_WHAT THE TASK REQUIRES_: Copy every line of the records below where the word "روسیه" occurs.

_SOURCE DATA_:
*** Block opens ***

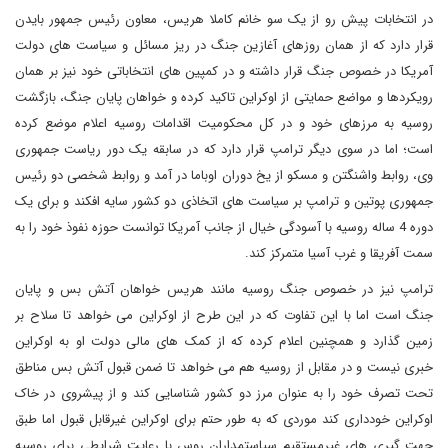
در انتخابات پیش رو از یک سو خانم کاملا هریس، معاون رئیس جمهور بایدن
قرار دارد که از همان روزهای آغازین جنگ در ریز مسائل و سیاست های دولت
آمریکا در خصوص جنگ قرار داشته و در کمپین های انتخاباتی خود نیز بر همان
رویکردها و مواضع حمایتی از اوکراین تاکید کرده و خواهان پایان جنگ، بازگشت
روسیه به مرزهای خود و در کل محکومیت اقدامات روسیه اعلام موضع کرده
است؛ اما در سوی دیگر ترامپ قرار دارد که در سابقه یک دور ریاست جمهوری
وی، روابط واشنگتن و مسکو از یخ دوران اوباما در آمد و روابط شخصی دو رئیس
جمهوری پوتین و ترامپ بر سیاست های اتخاذی دو کشور سایه افکند و برای یک
دوره 4 ساله روسیه با آسودگی خیال از جانب آمریکا توانست حوزه نفوذ خود را به
سمت آفریقا و غرب آسیا متمرکز کند.
ترامپ نیز در خصوص جنگ روسیه مانند هریس خواهان آتش بس و پایان
جنگ است اما با این تفاوت که در این طرح از اوکراین می خواهد تا سلاح بر
زمین گذارد و همچنین اعلام کرده که از کمک های مالی دولت او به اوکراین
خبری نیست و در مقابل از روسیه هم می خواهد تا ضمن قبول آتش بس مناطق
تحت تصرف خود را به عنوان مرز دو کشور شناسایی کند و از پیشروی در خاک
اوکراین خودداری کند موردی که به طور حتم برای اوکراین غیرقابل قبول اما طبق
جهت گیری های غیرمستقیم سیاستمداران روس با رعایت شرایطی برای روسیه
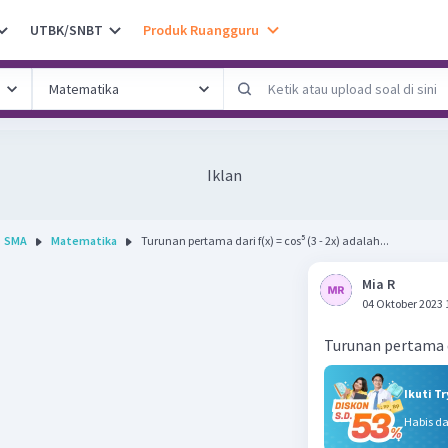
UTBK/SNBT
Produk Ruangguru
Iklan
SMA
Matematika
Turunan pertama dari f(x) = cos⁵ (3 - 2x) adalah...
Mia R
04 Oktober 2023 
Turunan pertama da
Ikuti T
Habis d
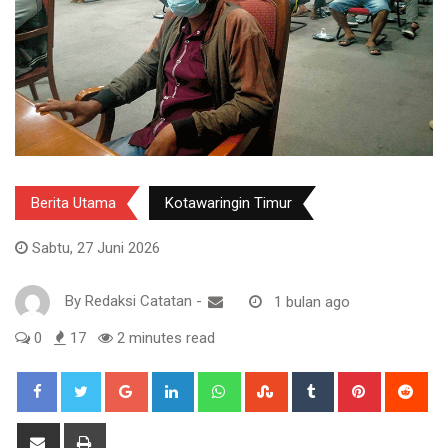
Berita Utama
Kotawaringin Timur
Sabtu, 27 Juni 2026
By
Redaksi Catatan
-
1 bulan ago
0
17
2 minutes read
Google+
LinkedIn
Whatsapp
StumbleUpon
Tumblr
Pinterest
Red
Share
Print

*** Block closes ***

_WRITTEN ANSWER_:
روسیه به مرزهای خود و در کل محکومیت اقدامات روسیه اعلام موضع کرده
دوره 4 ساله روسیه با آسودگی خیال از جانب آمریکا توانست حوزه نفوذ خود را به
ترامپ نیز در خصوص جنگ روسیه مانند هریس خواهان آتش بس و پایان
خبری نیست و در مقابل از روسیه هم می خواهد تا ضمن قبول آتش بس مناطق
جهت گیری های غیرمستقیم سیاستمداران روس با رعایت شرایطی برای روسیه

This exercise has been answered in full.